## TASK OBJECTIVE
Nothing but the text of the records belongs in your answer: repeat all of it exactly and leave out the images.

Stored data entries
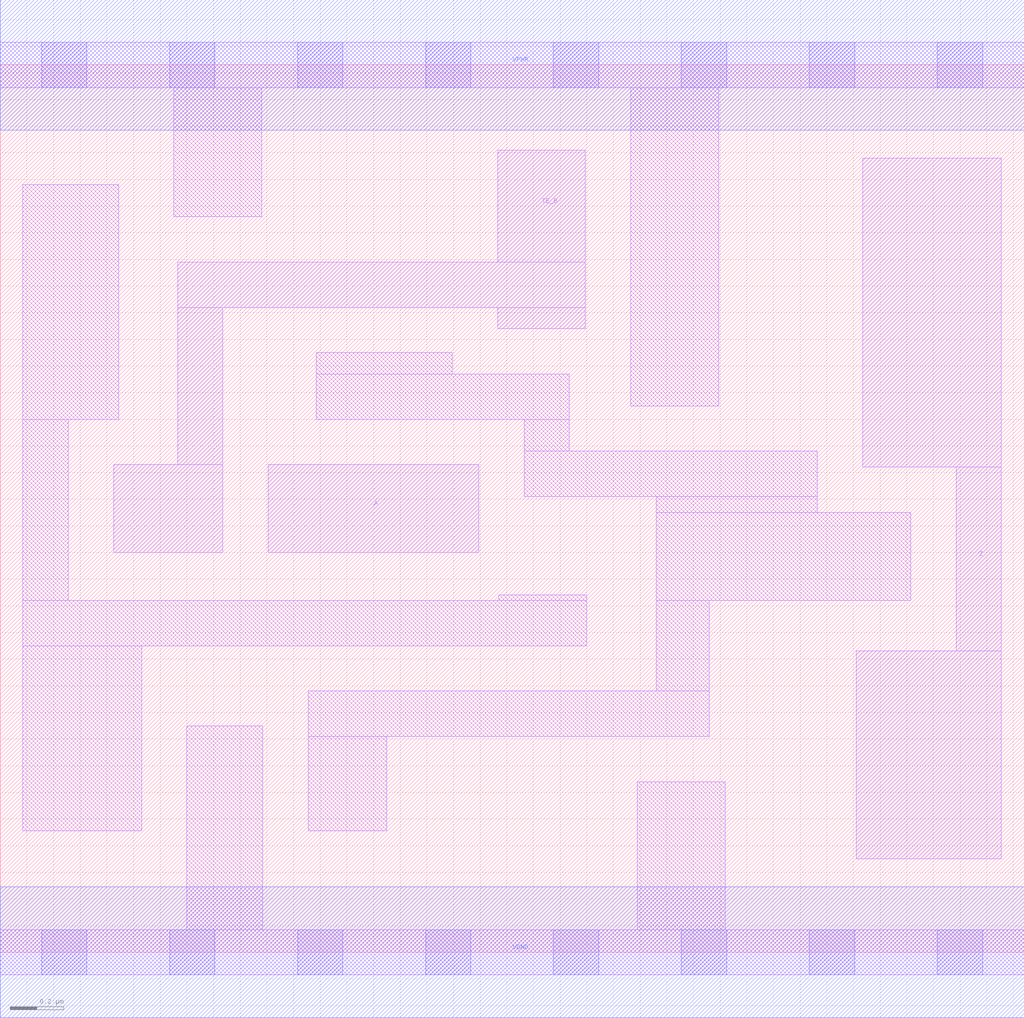
<source format=lef>
# Copyright 2020 The SkyWater PDK Authors
#
# Licensed under the Apache License, Version 2.0 (the "License");
# you may not use this file except in compliance with the License.
# You may obtain a copy of the License at
#
#     https://www.apache.org/licenses/LICENSE-2.0
#
# Unless required by applicable law or agreed to in writing, software
# distributed under the License is distributed on an "AS IS" BASIS,
# WITHOUT WARRANTIES OR CONDITIONS OF ANY KIND, either express or implied.
# See the License for the specific language governing permissions and
# limitations under the License.
#
# SPDX-License-Identifier: Apache-2.0

VERSION 5.7 ;
  NAMESCASESENSITIVE ON ;
  NOWIREEXTENSIONATPIN ON ;
  DIVIDERCHAR "/" ;
  BUSBITCHARS "[]" ;
UNITS
  DATABASE MICRONS 200 ;
END UNITS
MACRO sky130_fd_sc_hs__ebufn_1
  CLASS CORE ;
  SOURCE USER ;
  FOREIGN sky130_fd_sc_hs__ebufn_1 ;
  ORIGIN  0.000000  0.000000 ;
  SIZE  3.840000 BY  3.330000 ;
  SYMMETRY X Y ;
  SITE unit ;
  PIN A
    ANTENNAGATEAREA  0.208500 ;
    DIRECTION INPUT ;
    USE SIGNAL ;
    PORT
      LAYER li1 ;
        RECT 1.005000 1.500000 1.795000 1.830000 ;
    END
  END A
  PIN TE_B
    ANTENNAGATEAREA  0.376500 ;
    DIRECTION INPUT ;
    USE SIGNAL ;
    PORT
      LAYER li1 ;
        RECT 0.425000 1.500000 0.835000 1.830000 ;
        RECT 0.665000 1.830000 0.835000 2.420000 ;
        RECT 0.665000 2.420000 2.195000 2.590000 ;
        RECT 1.865000 2.340000 2.195000 2.420000 ;
        RECT 1.865000 2.590000 2.195000 3.010000 ;
    END
  END TE_B
  PIN Z
    ANTENNADIFFAREA  0.541300 ;
    DIRECTION OUTPUT ;
    USE SIGNAL ;
    PORT
      LAYER li1 ;
        RECT 3.210000 0.350000 3.755000 1.130000 ;
        RECT 3.235000 1.820000 3.755000 2.980000 ;
        RECT 3.585000 1.130000 3.755000 1.820000 ;
    END
  END Z
  PIN VGND
    DIRECTION INOUT ;
    USE GROUND ;
    PORT
      LAYER met1 ;
        RECT 0.000000 -0.245000 3.840000 0.245000 ;
    END
  END VGND
  PIN VPWR
    DIRECTION INOUT ;
    USE POWER ;
    PORT
      LAYER met1 ;
        RECT 0.000000 3.085000 3.840000 3.575000 ;
    END
  END VPWR
  OBS
    LAYER li1 ;
      RECT 0.000000 -0.085000 3.840000 0.085000 ;
      RECT 0.000000  3.245000 3.840000 3.415000 ;
      RECT 0.085000  0.455000 0.530000 1.150000 ;
      RECT 0.085000  1.150000 2.200000 1.320000 ;
      RECT 0.085000  1.320000 0.255000 2.000000 ;
      RECT 0.085000  2.000000 0.445000 2.880000 ;
      RECT 0.650000  2.760000 0.980000 3.245000 ;
      RECT 0.700000  0.085000 0.985000 0.850000 ;
      RECT 1.155000  0.455000 1.450000 0.810000 ;
      RECT 1.155000  0.810000 2.660000 0.980000 ;
      RECT 1.185000  2.000000 2.135000 2.170000 ;
      RECT 1.185000  2.170000 1.695000 2.250000 ;
      RECT 1.870000  1.320000 2.200000 1.340000 ;
      RECT 1.965000  1.710000 3.065000 1.880000 ;
      RECT 1.965000  1.880000 2.135000 2.000000 ;
      RECT 2.365000  2.050000 2.695000 3.245000 ;
      RECT 2.390000  0.085000 2.720000 0.640000 ;
      RECT 2.460000  0.980000 2.660000 1.320000 ;
      RECT 2.460000  1.320000 3.415000 1.650000 ;
      RECT 2.460000  1.650000 3.065000 1.710000 ;
    LAYER mcon ;
      RECT 0.155000 -0.085000 0.325000 0.085000 ;
      RECT 0.155000  3.245000 0.325000 3.415000 ;
      RECT 0.635000 -0.085000 0.805000 0.085000 ;
      RECT 0.635000  3.245000 0.805000 3.415000 ;
      RECT 1.115000 -0.085000 1.285000 0.085000 ;
      RECT 1.115000  3.245000 1.285000 3.415000 ;
      RECT 1.595000 -0.085000 1.765000 0.085000 ;
      RECT 1.595000  3.245000 1.765000 3.415000 ;
      RECT 2.075000 -0.085000 2.245000 0.085000 ;
      RECT 2.075000  3.245000 2.245000 3.415000 ;
      RECT 2.555000 -0.085000 2.725000 0.085000 ;
      RECT 2.555000  3.245000 2.725000 3.415000 ;
      RECT 3.035000 -0.085000 3.205000 0.085000 ;
      RECT 3.035000  3.245000 3.205000 3.415000 ;
      RECT 3.515000 -0.085000 3.685000 0.085000 ;
      RECT 3.515000  3.245000 3.685000 3.415000 ;
  END
END sky130_fd_sc_hs__ebufn_1

</source>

## OUTPUT BELOW
<source format=lef>
# Copyright 2020 The SkyWater PDK Authors
#
# Licensed under the Apache License, Version 2.0 (the "License");
# you may not use this file except in compliance with the License.
# You may obtain a copy of the License at
#
#     https://www.apache.org/licenses/LICENSE-2.0
#
# Unless required by applicable law or agreed to in writing, software
# distributed under the License is distributed on an "AS IS" BASIS,
# WITHOUT WARRANTIES OR CONDITIONS OF ANY KIND, either express or implied.
# See the License for the specific language governing permissions and
# limitations under the License.
#
# SPDX-License-Identifier: Apache-2.0

VERSION 5.7 ;
  NAMESCASESENSITIVE ON ;
  NOWIREEXTENSIONATPIN ON ;
  DIVIDERCHAR "/" ;
  BUSBITCHARS "[]" ;
UNITS
  DATABASE MICRONS 200 ;
END UNITS
MACRO sky130_fd_sc_hs__ebufn_1
  CLASS CORE ;
  SOURCE USER ;
  FOREIGN sky130_fd_sc_hs__ebufn_1 ;
  ORIGIN  0.000000  0.000000 ;
  SIZE  3.840000 BY  3.330000 ;
  SYMMETRY X Y ;
  SITE unit ;
  PIN A
    ANTENNAGATEAREA  0.208500 ;
    DIRECTION INPUT ;
    USE SIGNAL ;
    PORT
      LAYER li1 ;
        RECT 1.005000 1.500000 1.795000 1.830000 ;
    END
  END A
  PIN TE_B
    ANTENNAGATEAREA  0.376500 ;
    DIRECTION INPUT ;
    USE SIGNAL ;
    PORT
      LAYER li1 ;
        RECT 0.425000 1.500000 0.835000 1.830000 ;
        RECT 0.665000 1.830000 0.835000 2.420000 ;
        RECT 0.665000 2.420000 2.195000 2.590000 ;
        RECT 1.865000 2.340000 2.195000 2.420000 ;
        RECT 1.865000 2.590000 2.195000 3.010000 ;
    END
  END TE_B
  PIN Z
    ANTENNADIFFAREA  0.541300 ;
    DIRECTION OUTPUT ;
    USE SIGNAL ;
    PORT
      LAYER li1 ;
        RECT 3.210000 0.350000 3.755000 1.130000 ;
        RECT 3.235000 1.820000 3.755000 2.980000 ;
        RECT 3.585000 1.130000 3.755000 1.820000 ;
    END
  END Z
  PIN VGND
    DIRECTION INOUT ;
    USE GROUND ;
    PORT
      LAYER met1 ;
        RECT 0.000000 -0.245000 3.840000 0.245000 ;
    END
  END VGND
  PIN VPWR
    DIRECTION INOUT ;
    USE POWER ;
    PORT
      LAYER met1 ;
        RECT 0.000000 3.085000 3.840000 3.575000 ;
    END
  END VPWR
  OBS
    LAYER li1 ;
      RECT 0.000000 -0.085000 3.840000 0.085000 ;
      RECT 0.000000  3.245000 3.840000 3.415000 ;
      RECT 0.085000  0.455000 0.530000 1.150000 ;
      RECT 0.085000  1.150000 2.200000 1.320000 ;
      RECT 0.085000  1.320000 0.255000 2.000000 ;
      RECT 0.085000  2.000000 0.445000 2.880000 ;
      RECT 0.650000  2.760000 0.980000 3.245000 ;
      RECT 0.700000  0.085000 0.985000 0.850000 ;
      RECT 1.155000  0.455000 1.450000 0.810000 ;
      RECT 1.155000  0.810000 2.660000 0.980000 ;
      RECT 1.185000  2.000000 2.135000 2.170000 ;
      RECT 1.185000  2.170000 1.695000 2.250000 ;
      RECT 1.870000  1.320000 2.200000 1.340000 ;
      RECT 1.965000  1.710000 3.065000 1.880000 ;
      RECT 1.965000  1.880000 2.135000 2.000000 ;
      RECT 2.365000  2.050000 2.695000 3.245000 ;
      RECT 2.390000  0.085000 2.720000 0.640000 ;
      RECT 2.460000  0.980000 2.660000 1.320000 ;
      RECT 2.460000  1.320000 3.415000 1.650000 ;
      RECT 2.460000  1.650000 3.065000 1.710000 ;
    LAYER mcon ;
      RECT 0.155000 -0.085000 0.325000 0.085000 ;
      RECT 0.155000  3.245000 0.325000 3.415000 ;
      RECT 0.635000 -0.085000 0.805000 0.085000 ;
      RECT 0.635000  3.245000 0.805000 3.415000 ;
      RECT 1.115000 -0.085000 1.285000 0.085000 ;
      RECT 1.115000  3.245000 1.285000 3.415000 ;
      RECT 1.595000 -0.085000 1.765000 0.085000 ;
      RECT 1.595000  3.245000 1.765000 3.415000 ;
      RECT 2.075000 -0.085000 2.245000 0.085000 ;
      RECT 2.075000  3.245000 2.245000 3.415000 ;
      RECT 2.555000 -0.085000 2.725000 0.085000 ;
      RECT 2.555000  3.245000 2.725000 3.415000 ;
      RECT 3.035000 -0.085000 3.205000 0.085000 ;
      RECT 3.035000  3.245000 3.205000 3.415000 ;
      RECT 3.515000 -0.085000 3.685000 0.085000 ;
      RECT 3.515000  3.245000 3.685000 3.415000 ;
  END
END sky130_fd_sc_hs__ebufn_1

</source>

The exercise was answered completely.